The suppression is temporary, typically lasting an hour or two after the workout. But regular exercise also improves your body’s sensitivity to leptin over time, meaning the fullness signal works more efficiently. So the appetite benefits compound: an immediate post-workout dip in hunger plus a long-term improvement in how well your brain reads satiety signals.

Why Combinations Work Better

None of these strategies exists in isolation. A high-protein, high-fiber meal eaten slowly at a table without distractions, preceded by a glass of water, after a night of solid sleep, is going to produce dramatically more satiety than any one of those factors alone.
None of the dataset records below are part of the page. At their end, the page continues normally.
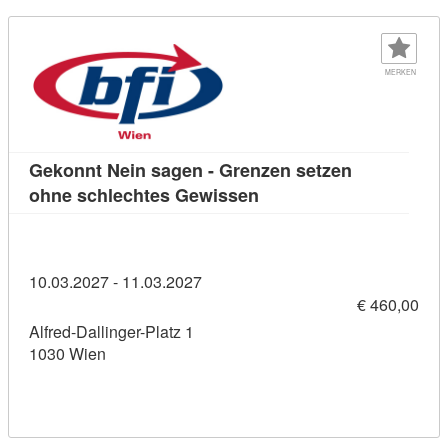
MERKEN
Gekonnt Nein sagen - Grenzen setzen
Kursdetail: Gekonnt Nei
ohne schlechtes Gewissen
10.03.2027 - 11.03.2027
€ 460,00
Alfred-Dallinger-Platz 1
1030 Wien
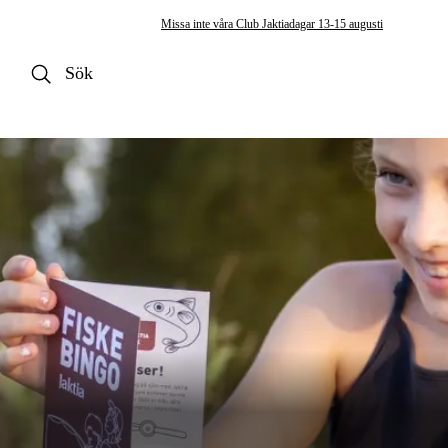
Missa inte våra Club Jaktiadagar 13-15 augusti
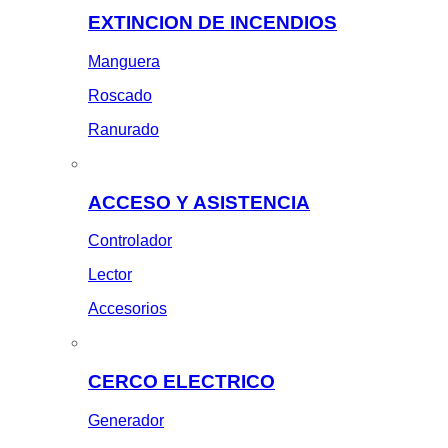
EXTINCION DE INCENDIOS
Manguera
Roscado
Ranurado
ACCESO Y ASISTENCIA
Controlador
Lector
Accesorios
CERCO ELECTRICO
Generador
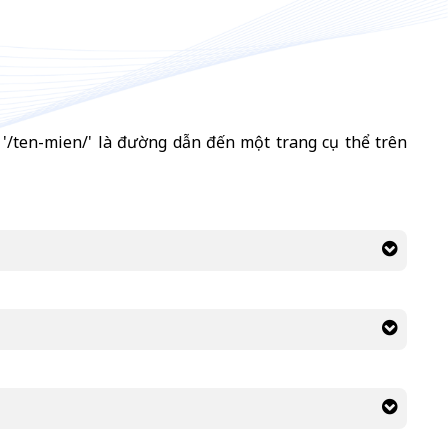
 và '/ten-mien/' là đường dẫn đến một trang cụ thể trên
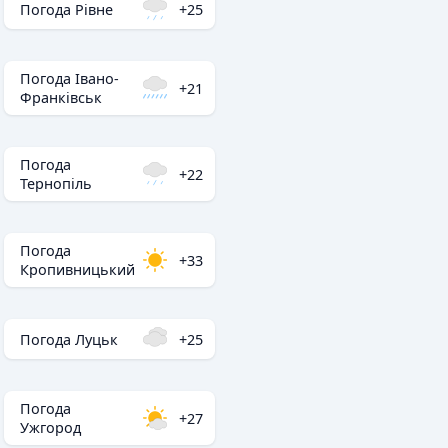
Погода Рівне
+25
Погода Івано-
+21
Франківськ
Погода
+22
Тернопіль
Погода
+33
Кропивницький
Погода Луцьк
+25
Погода
+27
Ужгород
Each one nudges the same hormonal system in the same direction: ghrelin down, fullness hormones up, and enough time for your brain to process the signals.

The practical takeaway is that appetite isn’t purely about willpower. It’s largely a hormonal and behavioral process, and you can influence it at multiple points. Start with whatever feels easiest, whether that’s adding protein to breakfast, drinking water before lunch, or putting your phone in another room while you eat, and build from there.